They call them ‘never events’… yet they keep on happening in the NHS.
In the light of a recent BBC investigation Arti Shah, of our London office, explains just how easy avoiding ‘preventable mistakes’ should be for the NHS …
This week a BBC investigation reported 750 incidents of ‘preventable mistakes’ having occurred over the last four years. Classified as ‘never events’, on the basis that they are so serious that they should never happen, the list included:
- 322 cases of foreign objects left inside patients during operations
- 214 cases of surgery on the wrong body part
- 73 cases of tubes, which are used for feeding patients or for medication, being inserted into patients’ lungs
- 58 cases of wrong implants or prostheses being fitted.
In total, a list of 25 incidents have been identified. However it’s feared that not all incidents are reported, and that the true number may be higher.

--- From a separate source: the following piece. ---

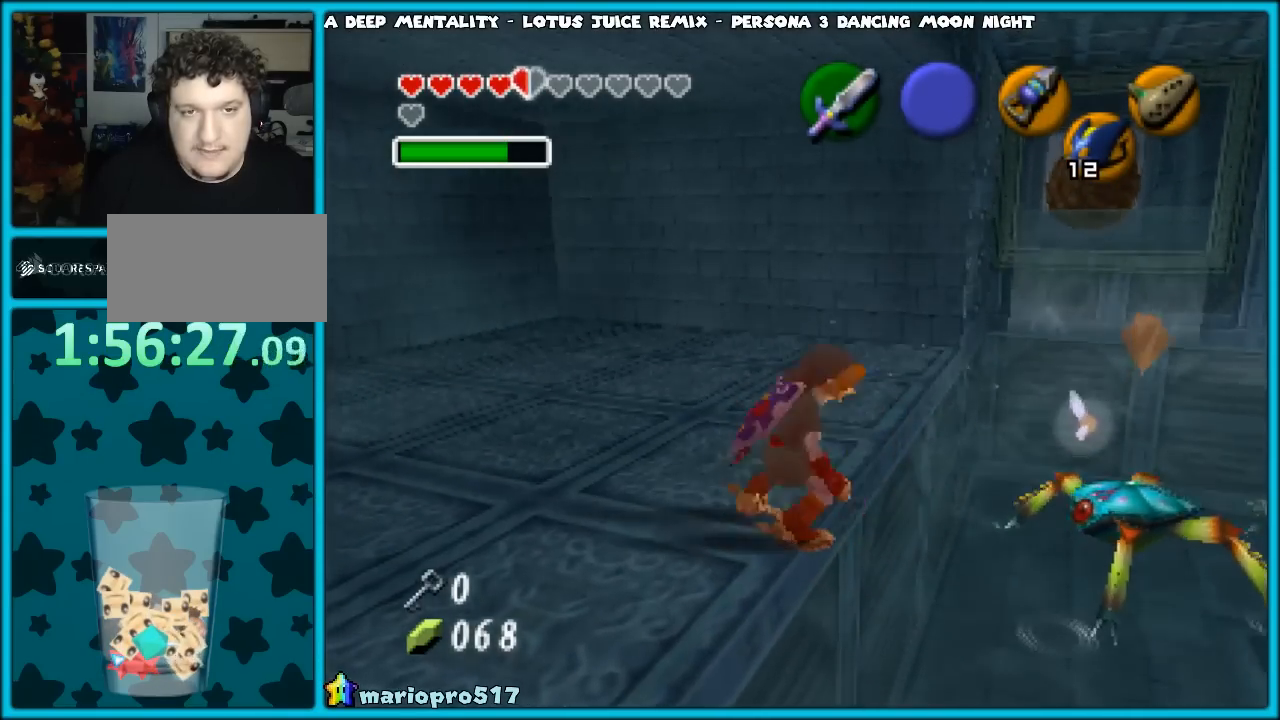
{"buttons": [], "left_stick": "center", "events": [[333, "Z", "down"], [467, "Z", "up"]]}
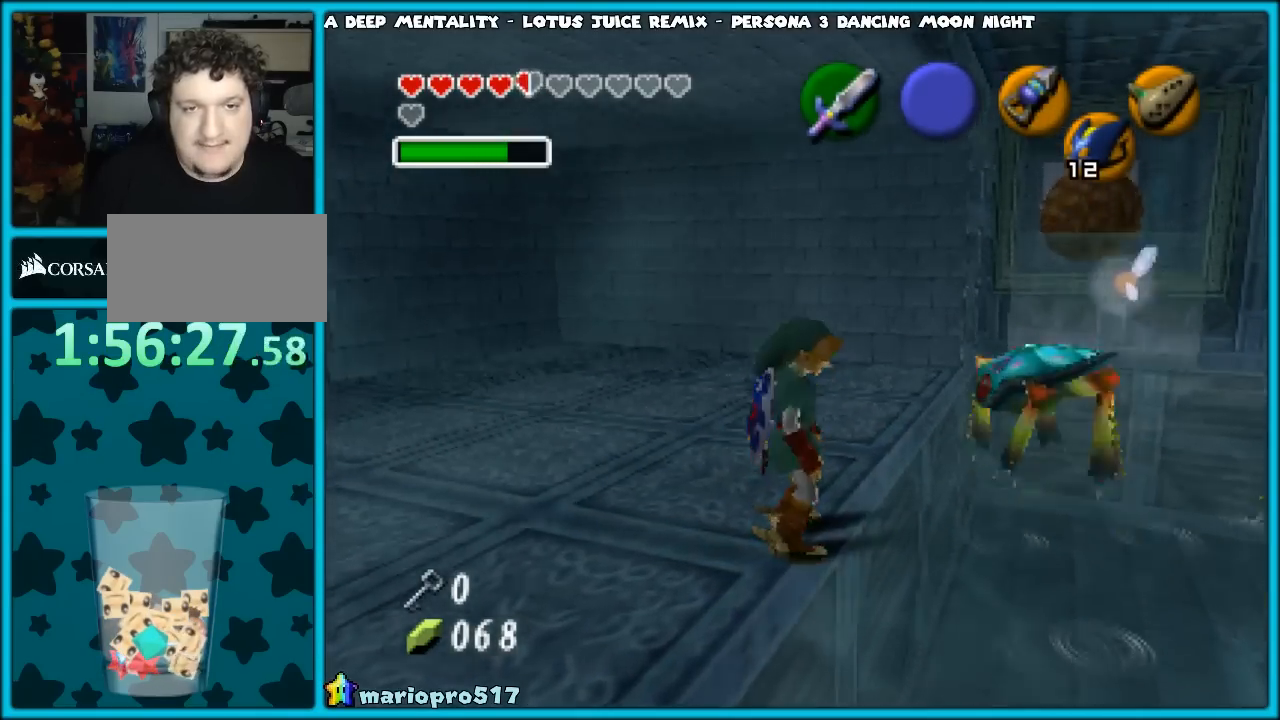
{"buttons": ["R1"], "left_stick": "center", "events": [[200, "R1", "down"]]}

Having dealt with cases involving ‘retained objects’ following procedures, and reviewing the reports that have been produced as a result, it’s difficult to see how cases like this still occur. Especially when they can be avoided simply by counting instruments at the beginning of a procedure and ensuring that the same number are present at the end. Similarly, marking the correct side of the body prior to operating seems a sensible precaution to avoid surgery on the wrong side.
It’s important to recognise that this represents only a small number of cases, given that the NHS deals with some 4.6 million admissions to hospital which require surgery. But when the Director of Patient Safety comments that ‘One is too many in any week, in any day, in any hospital ’, I have to agree.